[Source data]

>>>>

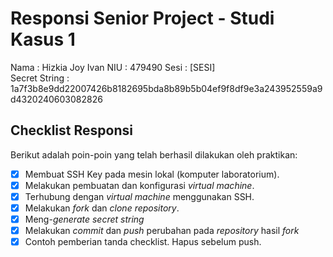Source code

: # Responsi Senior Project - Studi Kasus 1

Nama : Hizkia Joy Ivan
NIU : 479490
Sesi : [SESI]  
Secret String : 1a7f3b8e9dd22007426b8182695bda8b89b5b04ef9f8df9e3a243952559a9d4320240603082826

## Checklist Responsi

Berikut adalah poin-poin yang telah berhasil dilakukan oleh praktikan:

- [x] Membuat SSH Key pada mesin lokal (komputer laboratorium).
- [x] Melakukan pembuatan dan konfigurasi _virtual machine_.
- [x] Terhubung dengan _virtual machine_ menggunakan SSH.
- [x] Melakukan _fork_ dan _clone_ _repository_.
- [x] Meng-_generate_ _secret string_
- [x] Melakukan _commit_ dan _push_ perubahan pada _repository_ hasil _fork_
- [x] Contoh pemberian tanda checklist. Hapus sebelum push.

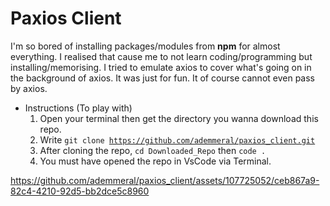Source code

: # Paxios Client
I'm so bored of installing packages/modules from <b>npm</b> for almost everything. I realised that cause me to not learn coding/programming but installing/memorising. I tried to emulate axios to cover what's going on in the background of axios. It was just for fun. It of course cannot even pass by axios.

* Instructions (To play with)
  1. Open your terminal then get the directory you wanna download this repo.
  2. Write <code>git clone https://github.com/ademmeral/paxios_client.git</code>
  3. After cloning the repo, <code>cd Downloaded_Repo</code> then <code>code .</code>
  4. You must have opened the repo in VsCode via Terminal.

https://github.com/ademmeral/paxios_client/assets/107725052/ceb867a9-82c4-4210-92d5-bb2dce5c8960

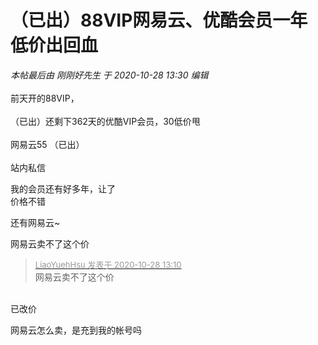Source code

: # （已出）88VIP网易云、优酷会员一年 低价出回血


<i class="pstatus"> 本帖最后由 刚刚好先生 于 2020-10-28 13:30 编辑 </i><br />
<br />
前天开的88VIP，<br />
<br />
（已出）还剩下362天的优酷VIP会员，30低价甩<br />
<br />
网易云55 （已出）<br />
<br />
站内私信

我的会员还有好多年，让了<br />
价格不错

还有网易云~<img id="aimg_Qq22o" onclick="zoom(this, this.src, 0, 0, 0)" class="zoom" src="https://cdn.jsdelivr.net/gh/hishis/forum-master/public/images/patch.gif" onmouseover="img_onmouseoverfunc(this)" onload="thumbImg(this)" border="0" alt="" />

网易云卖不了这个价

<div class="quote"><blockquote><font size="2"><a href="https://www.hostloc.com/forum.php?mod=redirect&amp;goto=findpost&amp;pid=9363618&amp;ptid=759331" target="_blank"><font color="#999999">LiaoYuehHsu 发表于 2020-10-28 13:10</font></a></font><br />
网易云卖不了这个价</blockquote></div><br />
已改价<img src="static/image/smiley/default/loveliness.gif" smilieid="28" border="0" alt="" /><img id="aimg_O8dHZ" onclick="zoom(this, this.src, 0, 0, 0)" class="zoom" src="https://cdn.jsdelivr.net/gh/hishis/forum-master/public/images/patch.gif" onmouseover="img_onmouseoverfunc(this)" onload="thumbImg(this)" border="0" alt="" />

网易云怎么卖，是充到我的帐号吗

<<<<
>>>>

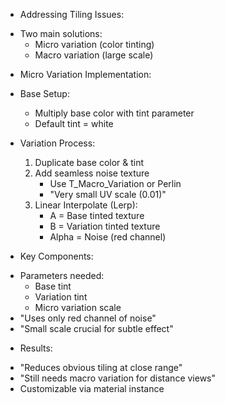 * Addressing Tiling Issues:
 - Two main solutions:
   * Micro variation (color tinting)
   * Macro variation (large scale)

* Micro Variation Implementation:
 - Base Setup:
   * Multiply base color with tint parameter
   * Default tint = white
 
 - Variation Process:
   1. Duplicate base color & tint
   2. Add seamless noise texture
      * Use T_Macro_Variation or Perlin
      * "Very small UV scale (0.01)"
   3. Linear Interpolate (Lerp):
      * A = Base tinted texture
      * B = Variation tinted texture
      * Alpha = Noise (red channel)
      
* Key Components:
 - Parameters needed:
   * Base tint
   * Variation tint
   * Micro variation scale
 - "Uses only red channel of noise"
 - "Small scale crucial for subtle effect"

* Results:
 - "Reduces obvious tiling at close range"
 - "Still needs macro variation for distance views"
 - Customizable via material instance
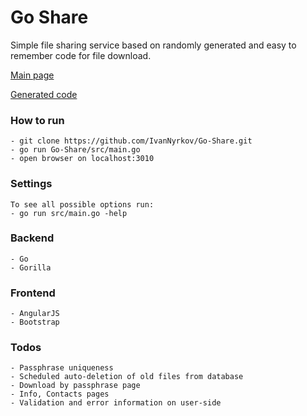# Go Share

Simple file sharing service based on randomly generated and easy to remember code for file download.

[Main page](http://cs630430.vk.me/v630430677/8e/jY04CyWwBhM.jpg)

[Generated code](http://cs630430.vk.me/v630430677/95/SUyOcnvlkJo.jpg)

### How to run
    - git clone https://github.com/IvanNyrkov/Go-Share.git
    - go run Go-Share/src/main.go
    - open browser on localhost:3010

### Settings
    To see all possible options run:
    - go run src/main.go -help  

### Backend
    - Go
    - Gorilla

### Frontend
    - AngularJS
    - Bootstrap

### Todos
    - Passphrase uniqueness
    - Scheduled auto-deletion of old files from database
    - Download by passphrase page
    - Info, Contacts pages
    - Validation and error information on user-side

<<<<

● **Directions for this task**
What is wanted is an exact copy of the lines above from the one containing "- [x] Terhubung" through the one containing "# Paxios Client", with no pictures in it.

● **Response to the exercise**
- [x] Terhubung dengan _virtual machine_ menggunakan SSH.
- [x] Melakukan _fork_ dan _clone_ _repository_.
- [x] Meng-_generate_ _secret string_
- [x] Melakukan _commit_ dan _push_ perubahan pada _repository_ hasil _fork_
- [x] Contoh pemberian tanda checklist. Hapus sebelum push.

Source code

: # Paxios Client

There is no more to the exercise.